## Raw data
------------------------------------------------

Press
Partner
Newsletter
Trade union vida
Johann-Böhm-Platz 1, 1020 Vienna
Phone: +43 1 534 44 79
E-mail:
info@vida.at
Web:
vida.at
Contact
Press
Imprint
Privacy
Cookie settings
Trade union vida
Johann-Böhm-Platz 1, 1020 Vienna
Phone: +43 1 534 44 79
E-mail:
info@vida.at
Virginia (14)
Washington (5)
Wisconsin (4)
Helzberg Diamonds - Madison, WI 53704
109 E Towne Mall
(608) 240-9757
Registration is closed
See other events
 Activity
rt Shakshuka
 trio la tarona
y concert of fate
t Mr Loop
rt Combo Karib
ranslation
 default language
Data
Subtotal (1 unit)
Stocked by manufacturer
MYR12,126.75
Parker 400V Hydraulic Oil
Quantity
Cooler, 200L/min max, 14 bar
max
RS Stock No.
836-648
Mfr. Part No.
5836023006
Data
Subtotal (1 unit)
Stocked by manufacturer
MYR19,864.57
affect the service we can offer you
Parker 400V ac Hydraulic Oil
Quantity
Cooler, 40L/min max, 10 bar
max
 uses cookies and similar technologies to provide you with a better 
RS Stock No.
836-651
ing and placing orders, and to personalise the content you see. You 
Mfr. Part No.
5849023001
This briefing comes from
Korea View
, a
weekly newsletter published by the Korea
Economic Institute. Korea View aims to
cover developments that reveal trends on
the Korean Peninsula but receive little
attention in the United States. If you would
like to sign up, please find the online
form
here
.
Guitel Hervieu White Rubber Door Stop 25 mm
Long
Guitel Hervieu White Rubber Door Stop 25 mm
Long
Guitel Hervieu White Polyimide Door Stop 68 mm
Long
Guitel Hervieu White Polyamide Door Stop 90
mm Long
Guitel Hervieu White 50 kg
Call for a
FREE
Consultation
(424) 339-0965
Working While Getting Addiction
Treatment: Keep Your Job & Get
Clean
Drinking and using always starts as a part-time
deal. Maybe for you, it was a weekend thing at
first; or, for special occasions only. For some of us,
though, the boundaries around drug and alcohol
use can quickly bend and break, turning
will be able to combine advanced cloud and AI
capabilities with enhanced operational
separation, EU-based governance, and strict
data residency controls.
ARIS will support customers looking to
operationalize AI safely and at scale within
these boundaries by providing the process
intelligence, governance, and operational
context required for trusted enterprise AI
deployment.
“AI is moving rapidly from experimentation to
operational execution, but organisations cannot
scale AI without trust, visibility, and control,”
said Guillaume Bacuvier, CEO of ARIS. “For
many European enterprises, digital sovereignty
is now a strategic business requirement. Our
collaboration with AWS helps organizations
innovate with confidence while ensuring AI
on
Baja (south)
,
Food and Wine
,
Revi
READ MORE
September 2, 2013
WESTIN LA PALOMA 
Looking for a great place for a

------------------------------------------------

## Directions
Please rewrite the lines above as a JSON list of strings, one string per line, leaving out any blank lines.

## Reply
[
  "Press",
  "Partner",
  "Newsletter",
  "Trade union vida",
  "Johann-Böhm-Platz 1, 1020 Vienna",
  "Phone: +43 1 534 44 79",
  "E-mail:",
  "info@vida.at",
  "Web:",
  "vida.at",
  "Contact",
  "Press",
  "Imprint",
  "Privacy",
  "Cookie settings",
  "Trade union vida",
  "Johann-Böhm-Platz 1, 1020 Vienna",
  "Phone: +43 1 534 44 79",
  "E-mail:",
  "info@vida.at",
  "Virginia (14)",
  "Washington (5)",
  "Wisconsin (4)",
  "Helzberg Diamonds - Madison, WI 53704",
  "109 E Towne Mall",
  "(608) 240-9757",
  "Registration is closed",
  "See other events",
  " Activity",
  "rt Shakshuka",
  " trio la tarona",
  "y concert of fate",
  "t Mr Loop",
  "rt Combo Karib",
  "ranslation",
  " default language",
  "Data",
  "Subtotal (1 unit)",
  "Stocked by manufacturer",
  "MYR12,126.75",
  "Parker 400V Hydraulic Oil",
  "Quantity",
  "Cooler, 200L/min max, 14 bar",
  "max",
  "RS Stock No.",
  "836-648",
  "Mfr. Part No.",
  "5836023006",
  "Data",
  "Subtotal (1 unit)",
  "Stocked by manufacturer",
  "MYR19,864.57",
  "affect the service we can offer you",
  "Parker 400V ac Hydraulic Oil",
  "Quantity",
  "Cooler, 40L/min max, 10 bar",
  "max",
  " uses cookies and similar technologies to provide you with a better ",
  "RS Stock No.",
  "836-651",
  "ing and placing orders, and to personalise the content you see. You ",
  "Mfr. Part No.",
  "5849023001",
  "This briefing comes from",
  "Korea View",
  ", a",
  "weekly newsletter published by the Korea",
  "Economic Institute. Korea View aims to",
  "cover developments that reveal trends on",
  "the Korean Peninsula but receive little",
  "attention in the United States. If you would",
  "like to sign up, please find the online",
  "form",
  "here",
  ".",
  "Guitel Hervieu White Rubber Door Stop 25 mm",
  "Long",
  "Guitel Hervieu White Rubber Door Stop 25 mm",
  "Long",
  "Guitel Hervieu White Polyimide Door Stop 68 mm",
  "Long",
  "Guitel Hervieu White Polyamide Door Stop 90",
  "mm Long",
  "Guitel Hervieu White 50 kg",
  "Call for a",
  "FREE",
  "Consultation",
  "(424) 339-0965",
  "Working While Getting Addiction",
  "Treatment: Keep Your Job & Get",
  "Clean",
  "Drinking and using always starts as a part-time",
  "deal. Maybe for you, it was a weekend thing at",
  "first; or, for special occasions only. For some of us,",
  "though, the boundaries around drug and alcohol",
  "use can quickly bend and break, turning",
  "will be able to combine advanced cloud and AI",
  "capabilities with enhanced operational",
  "separation, EU-based governance, and strict",
  "data residency controls.",
  "ARIS will support customers looking to",
  "operationalize AI safely and at scale within",
  "these boundaries by providing the process",
  "intelligence, governance, and operational",
  "context required for trusted enterprise AI",
  "deployment.",
  "“AI is moving rapidly from experimentation to",
  "operational execution, but organisations cannot",
  "scale AI without trust, visibility, and control,”",
  "said Guillaume Bacuvier, CEO of ARIS. “For",
  "many European enterprises, digital sovereignty",
  "is now a strategic business requirement. Our",
  "collaboration with AWS helps organizations",
  "innovate with confidence while ensuring AI",
  "on",
  "Baja (south)",
  ",",
  "Food and Wine",
  ",",
  "Revi",
  "READ MORE",
  "September 2, 2013",
  "WESTIN LA PALOMA ",
  "Looking for a great place for a"
]